_Text block_
By Don M. Snider, Ph.D., Colonel, U.S. Army, Retired, and Alexander P. Shine, Colonel, U.S. Army, Retired

Published by the Strategic Studies Institute (SSI) and the U.S. Army War College (USAWC) Press. Reprinted by permission of SSI and USAWC. The views expressed in this report are those of the authors and do not necessarily reflect the official policy or position of the Department of the Army, the Department of Defense, or the U.S. Government.

Foreword
This monograph is the 6th in the Professional Military Ethics Series; it addresses an issue about which little has been written. It intentionally plows new and difficult ground.

The larger issue it addresses is the cultures of the military professions that currently serve our Republic and the role of the Stewards of the Profession in the evolution of those cultures, in particular their moral and ethical core. Since our Armed Forces exist as military professions only by the trust they earn from the society they serve and the trust they engender among professionals who voluntarily serve within them, this issue is of no small import. If the Stewards are unable to lead the professions such that both the external and internal trust relationships are maintained, then the military institution reverts to its alternative organizational character of a big, lumbering government bureaucracy. Since there is no historical record that such government bureaucracies are able to create the expert knowledge or expert practice of a modern, military profession—such as we have enjoyed in the post-Vietnam era—such a situation does not bode well for the future security of the Republic.

_Data extract_
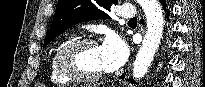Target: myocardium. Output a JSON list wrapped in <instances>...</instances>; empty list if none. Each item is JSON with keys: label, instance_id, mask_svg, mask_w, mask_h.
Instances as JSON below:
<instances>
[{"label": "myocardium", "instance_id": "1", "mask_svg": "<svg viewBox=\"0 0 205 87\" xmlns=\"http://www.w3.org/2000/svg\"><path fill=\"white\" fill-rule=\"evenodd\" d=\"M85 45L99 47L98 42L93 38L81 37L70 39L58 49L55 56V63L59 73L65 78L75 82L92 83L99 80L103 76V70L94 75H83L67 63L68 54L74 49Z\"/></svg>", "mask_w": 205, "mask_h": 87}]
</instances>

_Task requirements_
1) Answer these questions about the monograph excerpt, one per line.
(a) Besides the U.S. Army War College Press, which institute published the monograph?
(b) Where does the monograph fall in the Professional Military Ethics Series?
(c) What does the military institution revert to if the Stewards cannot maintain both trust relationships?
2) Swap "monograph" for "study" in the monograph excerpt and write out the passage starting with "By Don M. Snider, Ph.D., Colonel, U.S." and going on through "and difficult ground.".
The listing is separate material, apart from the monograph excerpt.

_Solutions below_
1)
(a) The Strategic Studies Institute (SSI).
(b) It is the 6th in the series.
(c) A big, lumbering government bureaucracy.

2)
By Don M. Snider, Ph.D., Colonel, U.S. Army, Retired, and Alexander P. Shine, Colonel, U.S. Army, Retired

Published by the Strategic Studies Institute (SSI) and the U.S. Army War College (USAWC) Press. Reprinted by permission of SSI and USAWC. The views expressed in this report are those of the authors and do not necessarily reflect the official policy or position of the Department of the Army, the Department of Defense, or the U.S. Government.

Foreword
This study is the 6th in the Professional Military Ethics Series; it addresses an issue about which little has been written. It intentionally plows new and difficult ground.